Text excerpt:
_____
The Buyer caught up with Piotr Pietras just before he headed to Argentina to perform memorably in the Best Sommelier in the World competition where he went through to the semi-finals. Here we find him doing his day job at London’s Launceston Place where he gave Douglas Blyde a hint of his sommelier talents with his own personal wine and food matching.
Beyond sedately flower-footed, gaping picture windows of the 1839 townhouse-turned-restaurant, head chef and head sommelier team, Raphael Francois and Piotr Pietras are designing enlightened culinary combinations on its 30th anniversary.
French, Francois was head chef at New York’s Le Cirque, and London’s Connaught alongside Hélène Darroze. Polish, Pietras raised the profile of the five-star City Park Hotel and Residence in cobbled Poznań, Poland (a city known for its whisky show), enhancing cellars into purportedly the country’s most substantial. He followed this with roles at Corrigan’s, Mayfair, and Ramsay’s Maze. Applying structure to creativity, noticeably both Francois and Pietras studied hotel management before branching out in to their specialist areas.
Pietras can now add being one of the top 16 sommeliers in the world to also being a 28 year-old Best Polish Sommelier 2015 and third UK Best Young Sommelier 2015. He believes his upbringing in Poland, a country bereft of furrowed prejudices predominating mature wine markets, has allowed him to develop, ‘with passion’, an unrestrictedly curious approach when it comes to Launceston Place’s AA notable wine list.
While choosing from the £55, three course ‘market menu’, I evaporate not wine, but beer in the form of a £6 serve – in wine glass – of Inedit, which ably magnifies the close bead scented with coriander and orange. Famously styled by Ferran Adrià and sommeliers, Ferran Centelles and David Seija, it cancels stickiness of a complementary hot chocolate and marshmallow shot, which would have been better at home on more wintry a night.
At what is becoming a rare sight in London – a linen-wrapped table – picked out by a carousel of eyeball lights, close to a cheese trolley topped with a sloping Perspex lid evoking Sky Garden’s roof, an earthy amuse of frozen horseradish which thaws into root heat on the tongue, conceals mackerel tartare, beetroot and dill. It is a first strike lucky, struck flint of a dish.
Starter proper sees a little kitchen mannerism brought to the dining room: three prawns, translucently “on the way from sushi,” says Pietras. They are plucked by manager, Stefano Pipoletto, with long tongs from a small cauldron of cardamom and apple broth to a landscape of perky passion fruit, celery and curled apple. Sourced from supplier, Enotria, is an Oregon Pinot Gris (Omero, 2013, £57/bottle), certainly more Gris than Grigio, it louchely brings the dish body and ‘pear’ scents.
_____
Information shown:

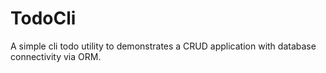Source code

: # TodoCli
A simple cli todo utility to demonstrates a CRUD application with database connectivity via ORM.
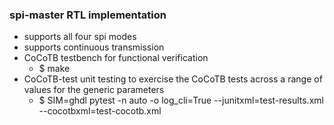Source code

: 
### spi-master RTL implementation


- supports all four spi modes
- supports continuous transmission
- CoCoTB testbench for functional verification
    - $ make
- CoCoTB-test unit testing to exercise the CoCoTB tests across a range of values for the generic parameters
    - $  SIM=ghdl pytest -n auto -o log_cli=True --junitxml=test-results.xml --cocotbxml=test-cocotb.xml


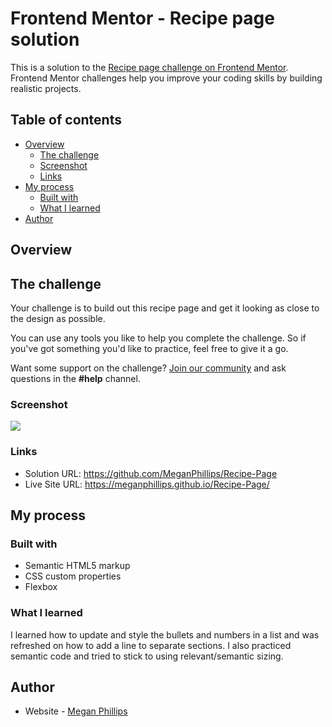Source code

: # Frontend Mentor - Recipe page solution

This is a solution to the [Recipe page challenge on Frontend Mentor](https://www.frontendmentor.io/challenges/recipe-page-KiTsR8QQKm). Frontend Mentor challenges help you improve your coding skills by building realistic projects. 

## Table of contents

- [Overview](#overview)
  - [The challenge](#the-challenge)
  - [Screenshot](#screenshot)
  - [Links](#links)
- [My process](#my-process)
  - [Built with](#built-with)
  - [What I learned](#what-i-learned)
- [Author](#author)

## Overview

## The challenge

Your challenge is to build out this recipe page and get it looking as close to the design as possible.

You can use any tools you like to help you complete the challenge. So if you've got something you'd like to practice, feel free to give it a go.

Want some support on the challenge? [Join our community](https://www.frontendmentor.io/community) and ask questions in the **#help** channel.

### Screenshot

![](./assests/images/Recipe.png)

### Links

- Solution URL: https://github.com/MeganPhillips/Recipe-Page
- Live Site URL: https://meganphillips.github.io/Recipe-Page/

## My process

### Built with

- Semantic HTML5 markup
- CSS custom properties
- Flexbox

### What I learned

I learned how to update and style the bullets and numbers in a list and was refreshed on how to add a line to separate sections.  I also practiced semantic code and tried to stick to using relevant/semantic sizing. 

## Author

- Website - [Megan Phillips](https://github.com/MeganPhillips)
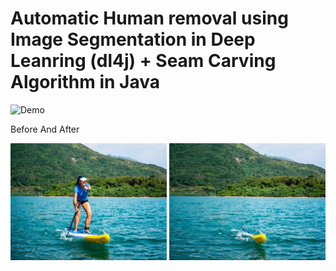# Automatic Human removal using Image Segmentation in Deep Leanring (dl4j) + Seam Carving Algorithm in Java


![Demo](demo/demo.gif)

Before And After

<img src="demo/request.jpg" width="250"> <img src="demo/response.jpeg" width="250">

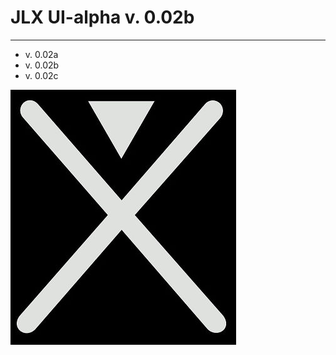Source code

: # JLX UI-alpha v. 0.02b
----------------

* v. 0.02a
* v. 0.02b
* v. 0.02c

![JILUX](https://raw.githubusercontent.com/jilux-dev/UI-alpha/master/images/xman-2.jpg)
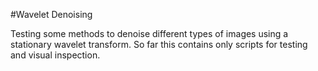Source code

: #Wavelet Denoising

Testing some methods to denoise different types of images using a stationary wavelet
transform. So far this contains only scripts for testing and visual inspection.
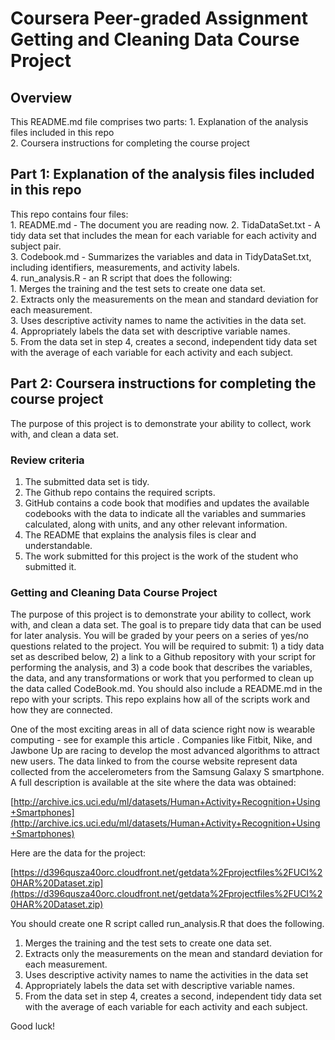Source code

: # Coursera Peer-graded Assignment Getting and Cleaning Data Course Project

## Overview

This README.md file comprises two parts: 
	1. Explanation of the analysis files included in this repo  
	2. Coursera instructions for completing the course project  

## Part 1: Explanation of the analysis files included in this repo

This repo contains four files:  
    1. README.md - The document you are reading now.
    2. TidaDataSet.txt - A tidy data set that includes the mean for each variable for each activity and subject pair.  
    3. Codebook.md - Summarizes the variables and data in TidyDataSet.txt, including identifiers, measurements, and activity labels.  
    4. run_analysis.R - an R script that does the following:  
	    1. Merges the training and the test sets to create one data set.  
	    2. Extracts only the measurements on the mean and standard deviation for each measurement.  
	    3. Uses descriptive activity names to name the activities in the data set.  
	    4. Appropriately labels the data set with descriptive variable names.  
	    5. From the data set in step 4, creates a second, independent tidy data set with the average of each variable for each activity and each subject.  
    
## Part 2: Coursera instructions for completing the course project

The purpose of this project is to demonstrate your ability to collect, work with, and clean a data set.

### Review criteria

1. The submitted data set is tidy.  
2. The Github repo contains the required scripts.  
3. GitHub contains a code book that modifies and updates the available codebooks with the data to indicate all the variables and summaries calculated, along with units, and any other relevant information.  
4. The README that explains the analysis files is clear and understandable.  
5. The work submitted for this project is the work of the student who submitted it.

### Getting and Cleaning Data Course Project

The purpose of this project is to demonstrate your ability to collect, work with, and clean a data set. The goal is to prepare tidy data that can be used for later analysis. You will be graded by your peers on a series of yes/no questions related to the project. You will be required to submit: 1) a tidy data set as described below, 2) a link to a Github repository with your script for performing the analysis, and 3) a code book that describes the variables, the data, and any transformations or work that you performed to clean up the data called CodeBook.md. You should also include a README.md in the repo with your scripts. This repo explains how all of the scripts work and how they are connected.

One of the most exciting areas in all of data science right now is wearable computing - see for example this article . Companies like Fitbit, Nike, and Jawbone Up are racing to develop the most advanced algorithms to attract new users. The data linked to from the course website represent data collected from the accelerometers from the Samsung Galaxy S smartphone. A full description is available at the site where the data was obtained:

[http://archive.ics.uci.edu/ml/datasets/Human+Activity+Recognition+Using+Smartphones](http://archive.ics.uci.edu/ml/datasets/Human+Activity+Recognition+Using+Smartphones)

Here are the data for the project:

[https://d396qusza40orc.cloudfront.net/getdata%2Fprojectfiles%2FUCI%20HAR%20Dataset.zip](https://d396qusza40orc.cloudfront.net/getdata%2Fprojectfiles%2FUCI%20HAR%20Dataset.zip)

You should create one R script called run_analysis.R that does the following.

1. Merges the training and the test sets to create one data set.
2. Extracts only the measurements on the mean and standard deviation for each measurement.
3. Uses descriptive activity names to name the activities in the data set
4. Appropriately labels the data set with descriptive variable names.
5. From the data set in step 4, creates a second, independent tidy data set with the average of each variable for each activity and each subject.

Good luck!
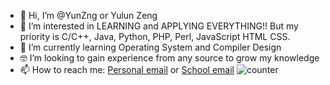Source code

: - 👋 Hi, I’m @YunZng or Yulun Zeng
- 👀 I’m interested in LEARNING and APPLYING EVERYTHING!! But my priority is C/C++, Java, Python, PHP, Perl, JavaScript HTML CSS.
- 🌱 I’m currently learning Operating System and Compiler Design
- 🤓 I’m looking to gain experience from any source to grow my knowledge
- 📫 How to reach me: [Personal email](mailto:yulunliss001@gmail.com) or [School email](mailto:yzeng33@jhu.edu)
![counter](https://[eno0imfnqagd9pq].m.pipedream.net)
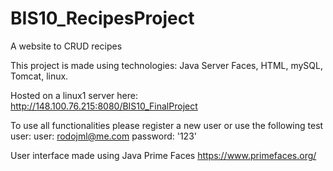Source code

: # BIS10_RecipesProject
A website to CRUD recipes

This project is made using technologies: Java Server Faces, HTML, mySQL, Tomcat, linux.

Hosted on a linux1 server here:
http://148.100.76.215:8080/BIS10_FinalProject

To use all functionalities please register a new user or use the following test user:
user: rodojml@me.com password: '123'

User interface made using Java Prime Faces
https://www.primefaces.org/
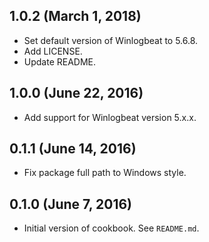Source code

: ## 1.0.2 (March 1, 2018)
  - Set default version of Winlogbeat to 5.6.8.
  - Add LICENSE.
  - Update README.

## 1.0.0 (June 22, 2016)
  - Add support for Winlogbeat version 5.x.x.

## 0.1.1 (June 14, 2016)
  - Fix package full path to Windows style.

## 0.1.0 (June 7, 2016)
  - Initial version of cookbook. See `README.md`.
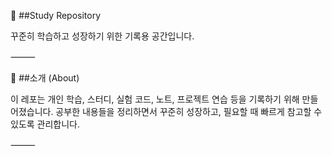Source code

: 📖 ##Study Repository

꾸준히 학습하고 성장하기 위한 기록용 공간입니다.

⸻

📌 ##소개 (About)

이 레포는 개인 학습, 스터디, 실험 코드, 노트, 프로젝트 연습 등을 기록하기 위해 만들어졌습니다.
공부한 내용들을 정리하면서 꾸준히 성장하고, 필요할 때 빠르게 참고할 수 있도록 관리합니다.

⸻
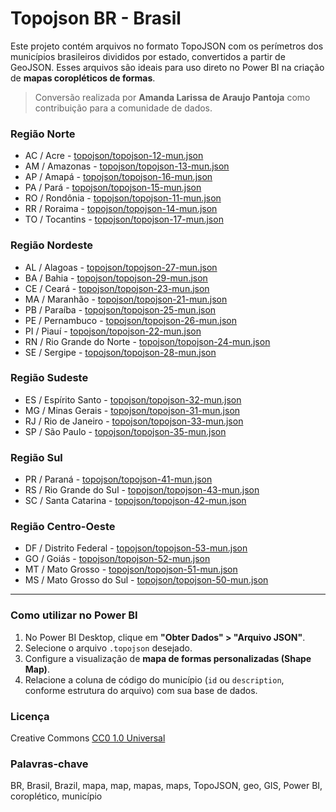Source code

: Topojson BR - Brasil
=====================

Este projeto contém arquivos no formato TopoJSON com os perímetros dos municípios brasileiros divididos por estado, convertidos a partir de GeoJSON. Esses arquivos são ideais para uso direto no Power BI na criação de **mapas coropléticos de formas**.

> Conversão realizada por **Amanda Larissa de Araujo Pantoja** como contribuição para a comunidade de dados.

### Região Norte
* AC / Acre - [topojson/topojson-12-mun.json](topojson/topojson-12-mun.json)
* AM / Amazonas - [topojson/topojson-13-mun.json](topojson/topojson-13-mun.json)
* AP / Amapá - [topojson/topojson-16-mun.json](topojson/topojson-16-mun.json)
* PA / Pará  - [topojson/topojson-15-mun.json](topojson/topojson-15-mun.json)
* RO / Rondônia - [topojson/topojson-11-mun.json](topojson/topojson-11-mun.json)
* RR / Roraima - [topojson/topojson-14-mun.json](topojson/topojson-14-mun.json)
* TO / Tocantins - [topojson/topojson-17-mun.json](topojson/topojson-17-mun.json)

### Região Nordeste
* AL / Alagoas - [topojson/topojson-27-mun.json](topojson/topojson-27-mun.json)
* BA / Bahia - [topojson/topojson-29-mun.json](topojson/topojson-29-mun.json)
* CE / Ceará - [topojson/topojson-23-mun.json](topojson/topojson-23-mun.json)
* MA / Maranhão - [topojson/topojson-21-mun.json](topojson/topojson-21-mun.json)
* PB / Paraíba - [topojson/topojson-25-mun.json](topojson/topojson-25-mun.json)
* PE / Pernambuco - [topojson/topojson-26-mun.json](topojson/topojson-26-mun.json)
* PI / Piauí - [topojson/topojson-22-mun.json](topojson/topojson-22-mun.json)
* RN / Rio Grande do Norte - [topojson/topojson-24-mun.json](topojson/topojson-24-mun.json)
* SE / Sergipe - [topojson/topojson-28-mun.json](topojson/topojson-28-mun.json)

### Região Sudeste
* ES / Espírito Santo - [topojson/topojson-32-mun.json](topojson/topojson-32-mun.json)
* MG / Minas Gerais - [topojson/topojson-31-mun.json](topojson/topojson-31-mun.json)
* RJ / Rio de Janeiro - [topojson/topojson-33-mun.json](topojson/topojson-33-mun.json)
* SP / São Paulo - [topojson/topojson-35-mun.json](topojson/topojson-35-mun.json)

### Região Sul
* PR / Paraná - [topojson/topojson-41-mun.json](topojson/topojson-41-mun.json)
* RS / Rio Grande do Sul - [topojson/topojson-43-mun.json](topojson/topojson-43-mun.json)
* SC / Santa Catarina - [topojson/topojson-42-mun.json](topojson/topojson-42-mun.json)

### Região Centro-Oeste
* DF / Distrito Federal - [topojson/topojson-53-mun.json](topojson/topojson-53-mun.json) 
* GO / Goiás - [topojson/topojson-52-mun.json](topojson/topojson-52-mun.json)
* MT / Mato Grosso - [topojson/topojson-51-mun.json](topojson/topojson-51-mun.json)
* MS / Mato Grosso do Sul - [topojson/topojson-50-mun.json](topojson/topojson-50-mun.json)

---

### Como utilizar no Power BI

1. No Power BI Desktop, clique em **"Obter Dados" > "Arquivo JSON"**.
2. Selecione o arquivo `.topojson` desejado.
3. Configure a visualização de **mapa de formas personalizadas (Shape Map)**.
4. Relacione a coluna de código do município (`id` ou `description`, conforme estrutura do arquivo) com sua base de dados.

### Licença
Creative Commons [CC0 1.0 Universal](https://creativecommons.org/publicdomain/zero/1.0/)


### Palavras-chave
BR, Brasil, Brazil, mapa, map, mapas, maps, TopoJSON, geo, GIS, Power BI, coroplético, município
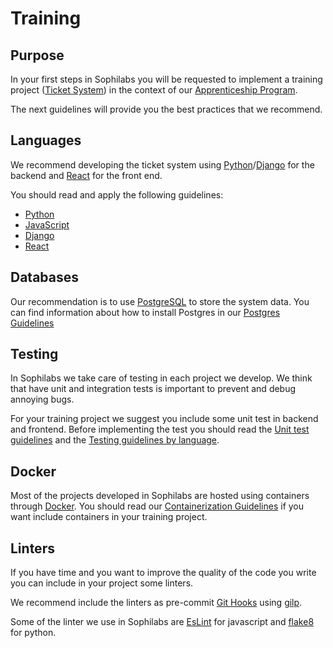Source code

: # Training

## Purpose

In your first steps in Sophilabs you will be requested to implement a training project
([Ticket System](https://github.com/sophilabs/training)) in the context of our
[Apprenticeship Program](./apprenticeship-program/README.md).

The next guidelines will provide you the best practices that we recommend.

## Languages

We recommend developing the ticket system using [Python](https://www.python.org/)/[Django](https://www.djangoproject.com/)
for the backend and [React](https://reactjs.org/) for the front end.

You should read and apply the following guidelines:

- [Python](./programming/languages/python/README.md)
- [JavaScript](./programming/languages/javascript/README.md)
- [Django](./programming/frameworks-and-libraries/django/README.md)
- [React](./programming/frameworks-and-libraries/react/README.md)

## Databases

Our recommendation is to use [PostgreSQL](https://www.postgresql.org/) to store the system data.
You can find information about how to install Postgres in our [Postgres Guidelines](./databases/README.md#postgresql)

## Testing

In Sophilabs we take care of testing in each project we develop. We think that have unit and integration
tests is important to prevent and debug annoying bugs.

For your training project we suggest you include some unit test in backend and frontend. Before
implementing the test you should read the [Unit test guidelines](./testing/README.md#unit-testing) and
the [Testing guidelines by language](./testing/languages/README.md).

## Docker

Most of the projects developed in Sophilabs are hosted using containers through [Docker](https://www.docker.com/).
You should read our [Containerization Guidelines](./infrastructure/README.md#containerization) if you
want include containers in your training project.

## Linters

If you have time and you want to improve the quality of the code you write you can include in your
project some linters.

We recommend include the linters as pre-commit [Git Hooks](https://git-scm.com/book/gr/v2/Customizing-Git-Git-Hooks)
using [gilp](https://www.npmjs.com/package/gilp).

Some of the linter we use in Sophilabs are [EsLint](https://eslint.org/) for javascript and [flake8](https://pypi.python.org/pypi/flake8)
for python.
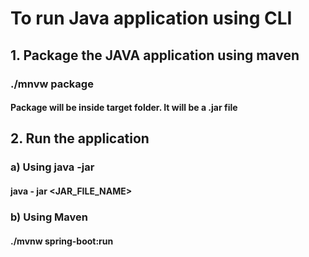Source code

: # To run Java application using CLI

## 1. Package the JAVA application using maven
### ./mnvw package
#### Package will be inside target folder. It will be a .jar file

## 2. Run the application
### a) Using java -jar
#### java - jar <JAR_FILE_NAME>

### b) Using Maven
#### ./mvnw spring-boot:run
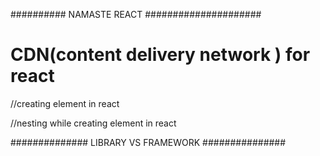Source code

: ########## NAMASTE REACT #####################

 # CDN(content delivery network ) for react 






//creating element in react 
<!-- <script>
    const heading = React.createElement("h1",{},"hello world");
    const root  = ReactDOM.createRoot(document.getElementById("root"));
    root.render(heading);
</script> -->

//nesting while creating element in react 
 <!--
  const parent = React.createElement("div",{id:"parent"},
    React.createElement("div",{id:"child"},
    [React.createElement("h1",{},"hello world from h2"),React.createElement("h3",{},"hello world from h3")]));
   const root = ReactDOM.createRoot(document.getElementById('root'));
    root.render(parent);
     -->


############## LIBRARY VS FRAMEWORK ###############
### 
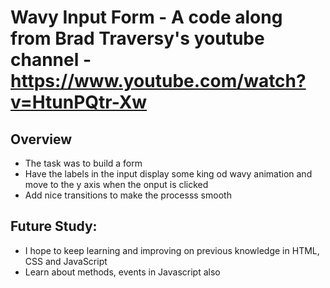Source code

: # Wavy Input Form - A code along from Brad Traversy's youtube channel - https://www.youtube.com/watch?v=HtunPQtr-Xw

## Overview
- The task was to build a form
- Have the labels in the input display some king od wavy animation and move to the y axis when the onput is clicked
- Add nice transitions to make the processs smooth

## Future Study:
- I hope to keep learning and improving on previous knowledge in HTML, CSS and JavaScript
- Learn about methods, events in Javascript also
_____
Work order:
Set down the passage of the Launceston Place article between "The Buyer caught" and "and food matching.", inclusive, word for word.

Task solution:
The Buyer caught up with Piotr Pietras just before he headed to Argentina to perform memorably in the Best Sommelier in the World competition where he went through to the semi-finals. Here we find him doing his day job at London’s Launceston Place where he gave Douglas Blyde a hint of his sommelier talents with his own personal wine and food matching.